The Swedish financial regulator has handed Skandinaviska Enskilda Banken AB a 1 billion kronor fine for failing to sufficiently identify the risk of money laundering in its Baltic operations. It also found that the Swedish lender had deficiencies in its governance and control of its Baltic subsidiaries' measures against money laundering.
"Despite the elevated risk of money laundering in the Baltics, the bank has done too little, too late," said Erik Thedéen, director general of Finansinspektionen.
Finansinspektionen's investigation, which covers SEB's operations from 2015 to the first quarter of 2019, shows that the bank's subsidiaries in the Baltics were exposed to an elevated risk of money laundering. At the same time, there were "deficiencies" in its controls to identify and manage money laundering risks associated with some of its non-resident customers as well as resident customers with foreign owners.
SEB's internal control functions and transaction monitoring had also not received sufficient resources, it found.
SEB admitted in November that it processed €25.8 billion of flows from "low-transparency" clients in Estonia between 2005 and 2018 that would not meet current standards of transparency nor have links to authentic business activity.
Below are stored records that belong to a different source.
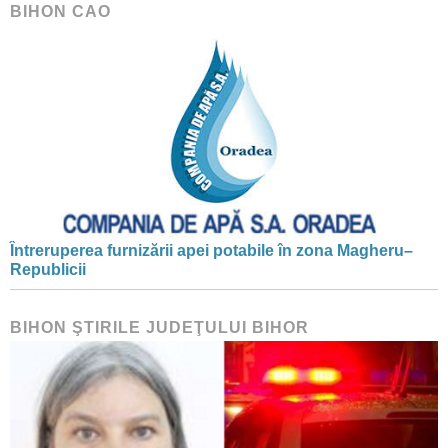
BIHON CAO
Întreruperea furnizării apei potabile în zona Magheru–
Republicii
BIHON ŞTIRILE JUDEŢULUI BIHOR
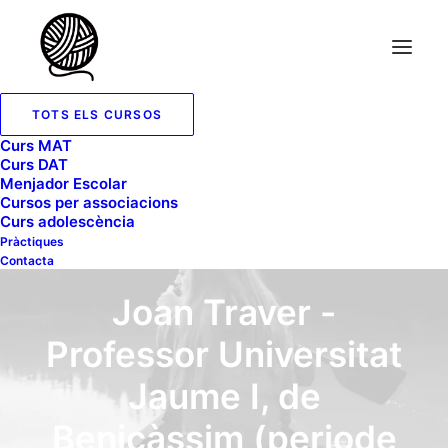
TOTS ELS CURSOS
Curs MAT
Curs DAT
Menjador Escolar
Cursos per associacions
Curs adolescència
Pràctiques
Contacta
Joan Traver -
Professor Universitat
Jaume I, de
Benicàssim (periode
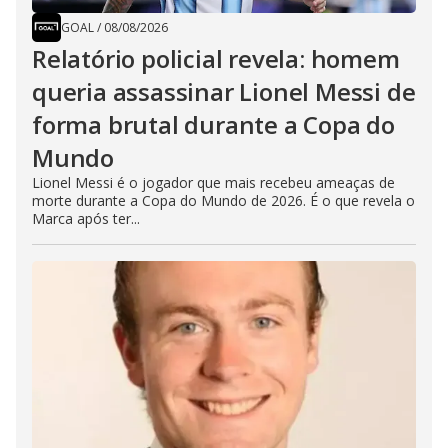
GOAL
/
08/08/2026
Relatório policial revela: homem
queria assassinar Lionel Messi de
forma brutal durante a Copa do
Mundo
Lionel Messi é o jogador que mais recebeu ameaças de
morte durante a Copa do Mundo de 2026. É o que revela o
Marca após ter...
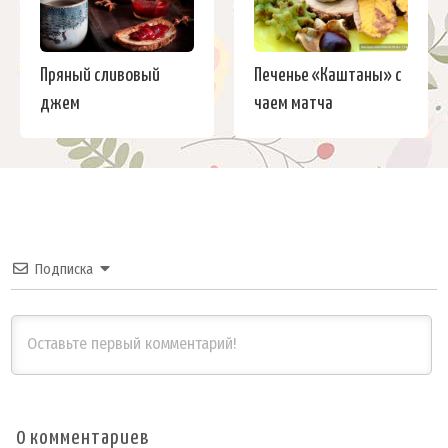
Пряный сливовый
Печенье «Каштаны» с
джем
чаем матча
Подписка
0
комментариев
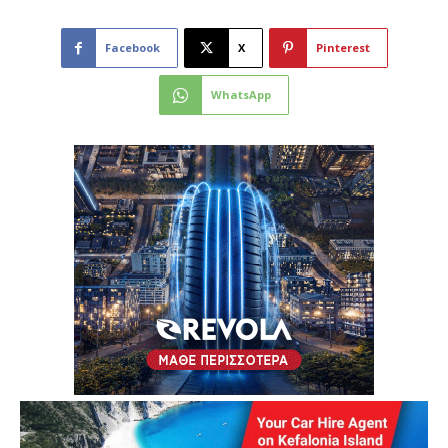
Facebook
X
Pinterest
WhatsApp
The bank said at the time it had taken "considerable measures" to reduce its risk exposure to money laundering and terminated a large number of customer relations following criticism from Estonia's financial supervisory authority over its handling of nonresident clients and information from an external whistleblower in 2006.
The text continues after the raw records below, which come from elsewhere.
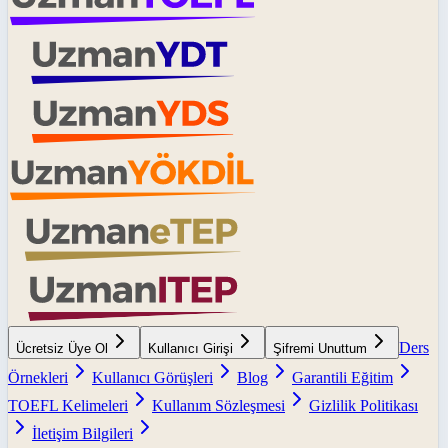
Ders
Ücretsiz Üye Ol
Kullanıcı Girişi
Şifremi Unuttum
Örnekleri
Kullanıcı Görüşleri
Blog
Garantili Eğitim
TOEFL Kelimeleri
Kullanım Sözleşmesi
Gizlilik Politikası
İletişim Bilgileri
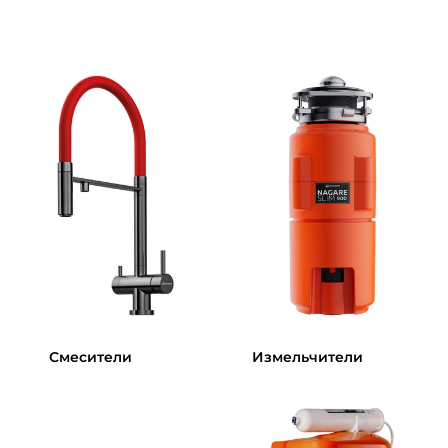
Смесители
Измельчители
Despite these efforts, Finansinspektionen found that SEB had failed to comply with legal requirements around anti-money laundering, and thus gave the bank a fine and a remark. It also ordered the Swedish operations to take measures to improve its transaction monitoring.
Conclusion of multiple investigations
Finansinspektionen's investigation was coordinated with regulatory authorities in Estonia, Latvia and Lithuania. SEB's Estonian unit also received a precept and a fine of €1 million from the Estonian financial supervisory authority for breaches of local anti-money laundering requirements.
The announcement marks an end to all investigations of SEB's anti-money laundering work by the Swedish and Baltic supervisory authorities, SEB said in a statement June 25.
CEO Johan Torgeby said SEB will now analyze the decision. "We always strive to adhere to current regulations and our high internal standards, and we continuously develop the bank's abilities to prevent, detect and report suspected money laundering and other types of financial crime. That work is of highest priority and will never end, not least since crime constantly finds new ways," he said.
The news comes after Finansinspektionen imposed a 4 billion kronor fine on Swedish peer Swedbank AB (publ) in March over similar failures after it had been linked to Danske Bank A/S's €200 billion money-laundering scandal in the Baltics.
Finansinspektionen was meant to release the findings of its investigation into SEB in April, but this deadline was postponed due to a change in prioritization amid the coronavirus crisis.
As of June 24, US$1 was equivalent to 9.33 Swedish kronor.